I don't mind bluefish but I want to clean them and cook them RIGHT after the catch. Take out the blood line and dredge in seasoned cornmeal. We caught a bunch one day, cut them into bitesize morsels, fried and took to a party with a variety of sauces....gone in minutes.


----------



## true-king (Oct 2, 2007)

they aren't bad, but i'd rather spend my time ontastier fish :hungry


----------



## Ocean Man (Sep 27, 2007)

I think they are pretty good. As stated above, be sure to cut out all of the bloodline before cooking. If you have time soak them in buttermilk for 30 min or so before cooking. I like to fry mine at a high temperature (higher than usual) toget them crispy.


----------



## Kajun (Oct 4, 2007)

i love em and i'm a very picky fish eater....BUT as these other guys said...you clean them as soon as you get home and fry them up the same day and remove all bloodline....i soaked mine in regular milk for about 30 min and then seasoned and battered them up...great tasting fish.....if you freeze them you might as well eat catfood.


----------



## wirenut (Sep 30, 2007)

They make great chum


----------



## Baitcaster (Oct 4, 2007)

bleed 'em right after you catch 'em, and put them on ice right away.

take a frying pan and line it with "tin foil", place the filets in with a little butter, salt and pepper and lemon juice if you like. take the foil and make a tent. simmer till flaky and no juices run out.

then give me a call !


----------



## alx340 (Oct 18, 2007)

NO


----------



## jacko'fishes (Oct 28, 2007)

Bluefish are very good fried. I've tried them other ways and didn't like them as well.

Cut the bloodline out. Dip in Milk. Dip in fry mix. Fry.

Fry in small pieces. If you have a large filet, cut it.

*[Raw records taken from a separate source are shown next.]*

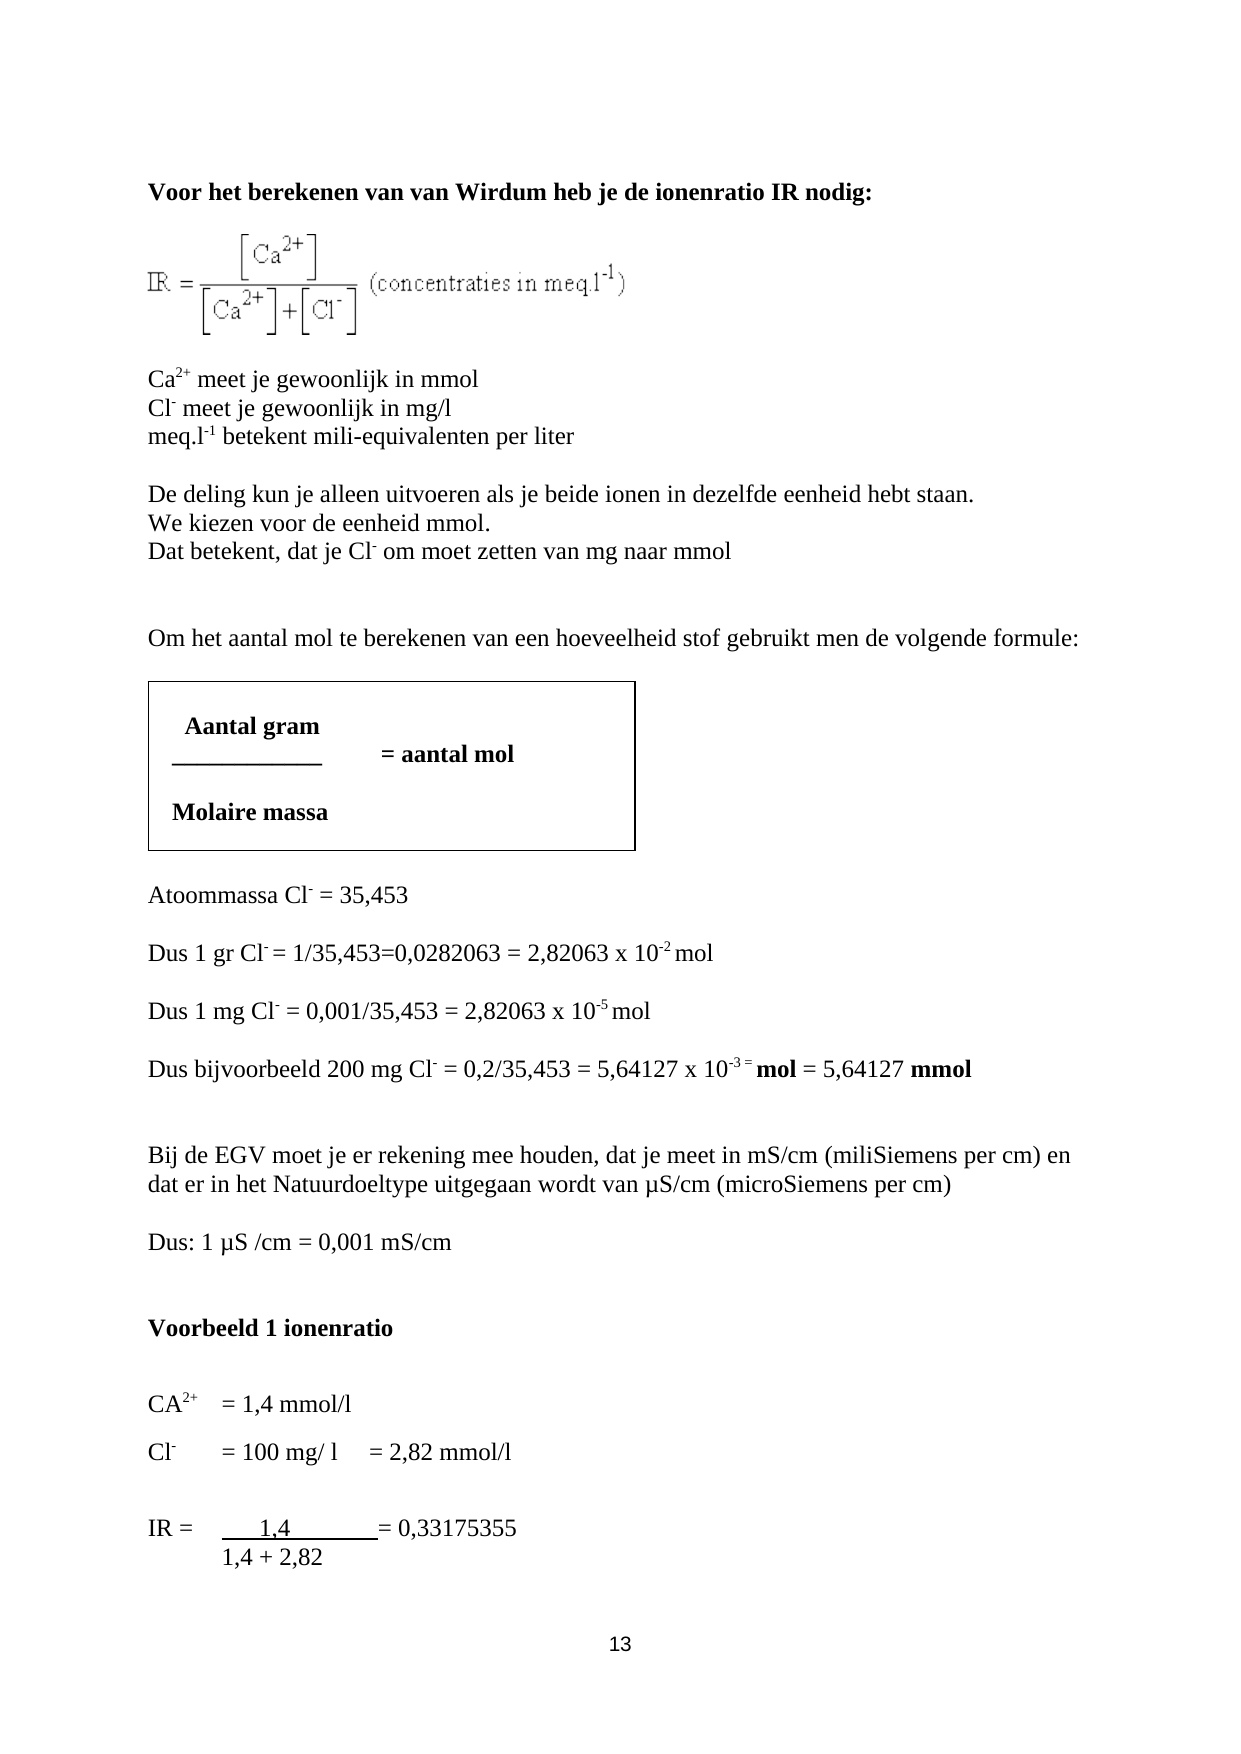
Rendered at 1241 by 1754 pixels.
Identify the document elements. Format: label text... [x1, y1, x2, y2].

text We kiezen voor de eenheid mmol. [148, 508, 1093, 536]
text CA2+ = 1,4 mmol/l [148, 1389, 1093, 1418]
text Dat betekent, dat je Cl- om moet zetten van mg naar mmol [148, 536, 1093, 565]
text Cl- meet je gewoonlijk in mg/l [148, 393, 1093, 421]
subtitle Voorbeeld 1 ionenratio [148, 1313, 1093, 1342]
table_header Aantal gram ____________ = aantal mol Molaire massa [149, 682, 634, 850]
text Dus bijvoorbeeld 200 mg Cl- = 0,2/35,453 = 5,64127 x 10-3 = mol = 5,64127 mmol [148, 1054, 1093, 1082]
picture [147, 234, 625, 335]
text Dus: 1 µS /cm = 0,001 mS/cm [148, 1227, 1093, 1255]
text Dus 1 gr Cl- = 1/35,453=0,0282063 = 2,82063 x 10-2 mol [148, 938, 1093, 967]
text De deling kun je alleen uitvoeren als je beide ionen in dezelfde eenheid hebt staan. [148, 479, 1093, 508]
text Atoommassa Cl- = 35,453 [148, 880, 1093, 909]
text Dus 1 mg Cl- = 0,001/35,453 = 2,82063 x 10-5 mol [148, 996, 1093, 1024]
text Bij de EGV moet je er rekening mee houden, dat je meet in mS/cm (miliSiemens per cm) en dat er in het Natuurdoeltype uitgegaan wordt van µS/cm (microSiemens per cm) [148, 1140, 1093, 1198]
text meq.l-1 betekent mili-equivalenten per liter [148, 421, 1093, 450]
text Ca2+ meet je gewoonlijk in mmol [148, 364, 1093, 393]
text IR = 1,4 = 0,33175355 [148, 1513, 1093, 1542]
text Cl- = 100 mg/ l = 2,82 mmol/l [148, 1437, 1093, 1466]
text 1,4 + 2,82 [148, 1542, 1093, 1571]
text Voor het berekenen van van Wirdum heb je de ionenratio IR nodig: [148, 177, 1093, 206]
text Om het aantal mol te berekenen van een hoeveelheid stof gebruikt men de volgende formule: [148, 623, 1093, 652]
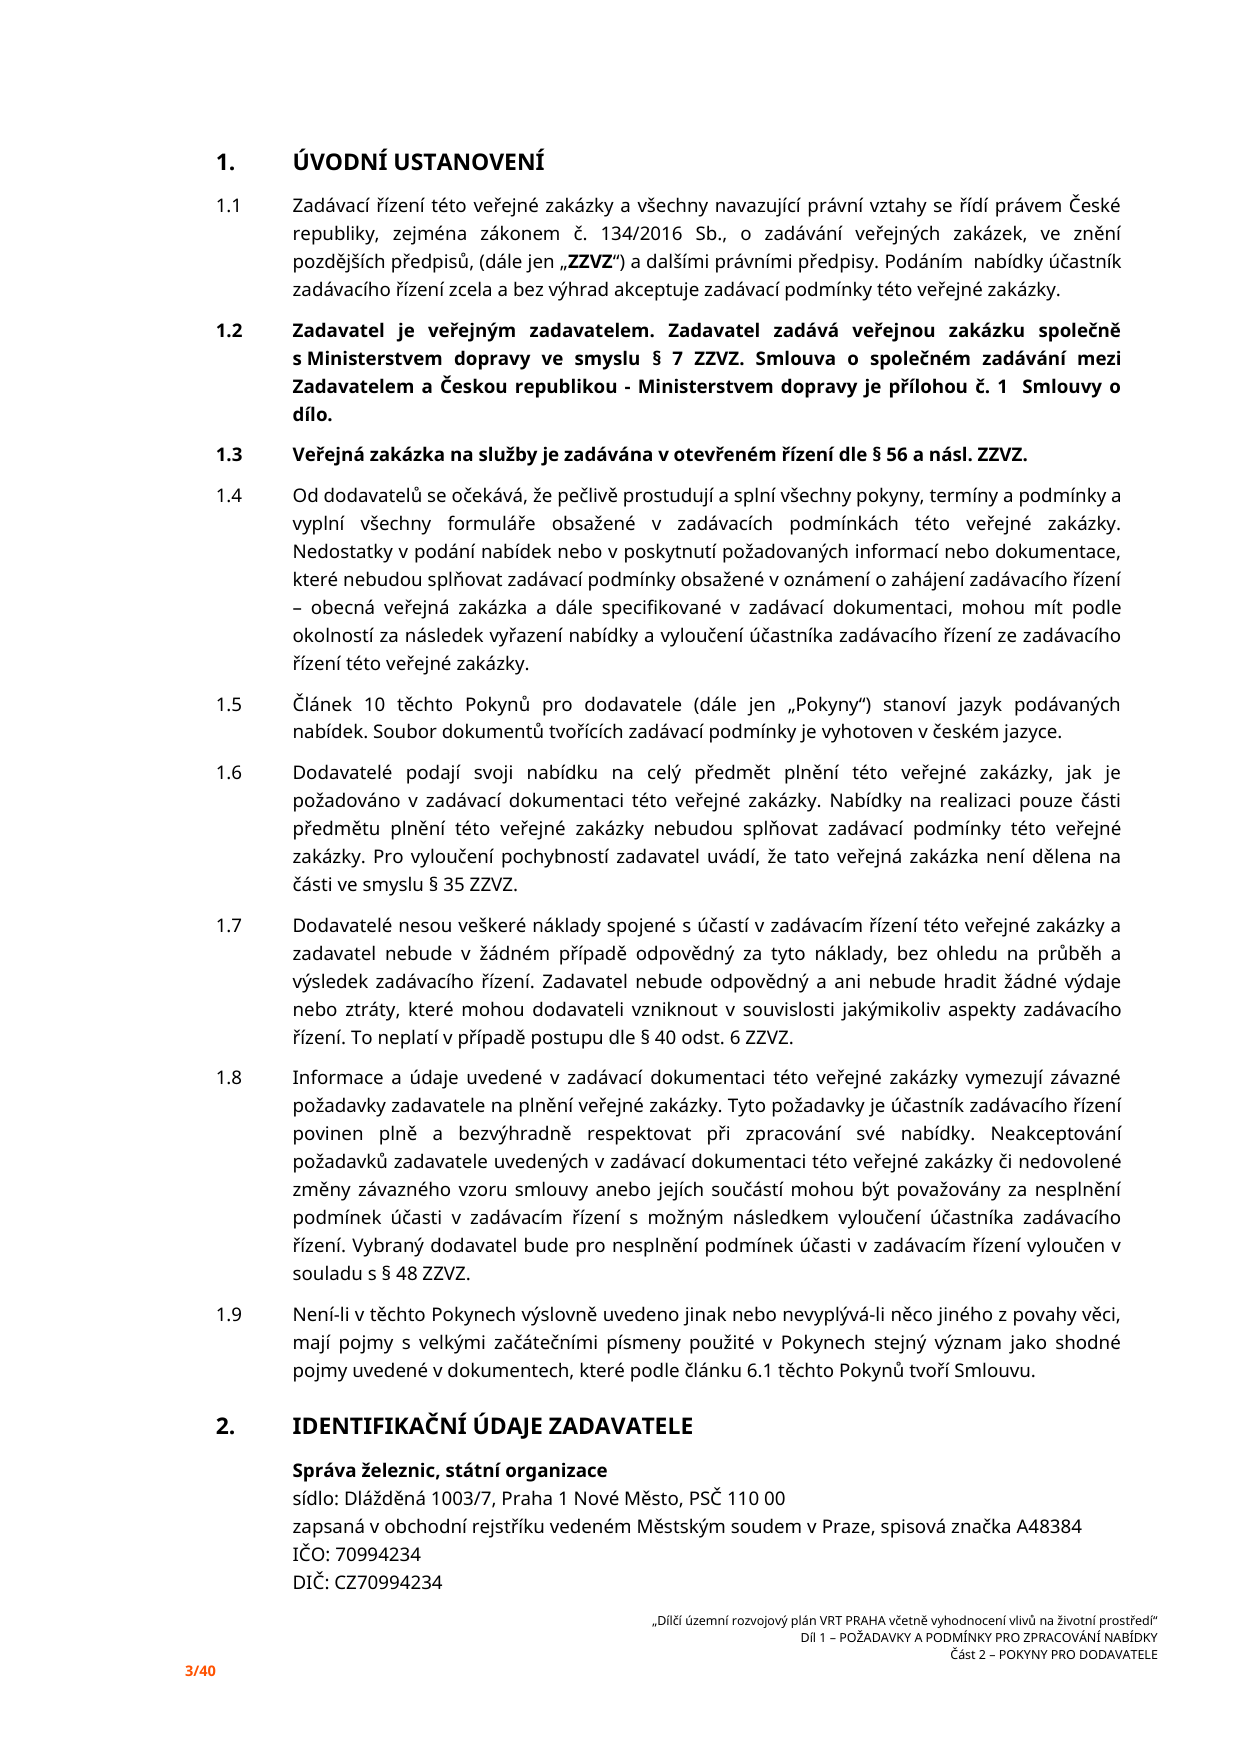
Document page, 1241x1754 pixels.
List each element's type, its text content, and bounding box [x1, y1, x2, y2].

They are very high in "good fats." The healthiest fish in the ocean. They are know as the salmon of the ocean because of how healthy they are.


----------



## konz (Oct 1, 2007)

Glad to see I'm not the only one who eats them. I get looks all the time when I say I eat them. They are great if you cut out the blood line. I too soak them in milk for a little while.


----------



## Brad King (Sep 30, 2007)

Well that settles it. I'm notthrowing anymore back. I gotta try em. Sounds pretty good


----------



## Austin (Sep 30, 2007)

Put em straight into the cooler. When you filet, cut out bloodline. rinse with water then soak in buttermilk for an hour. Fry in mix of cornmeal, light salt, and freshly ground pepper.


----------



## matthewy8 (Feb 5, 2008)

they are great when they are cooked FRESH, we had some left overs a while back and i tried reheating them the next day and tried it. i thoguht i was going to hurl!


----------



## Triple C (Oct 2, 2007)

I have heard about bleeding fish as soon as you catch them. Can someone tell me the best way to do that?

Thanks!


----------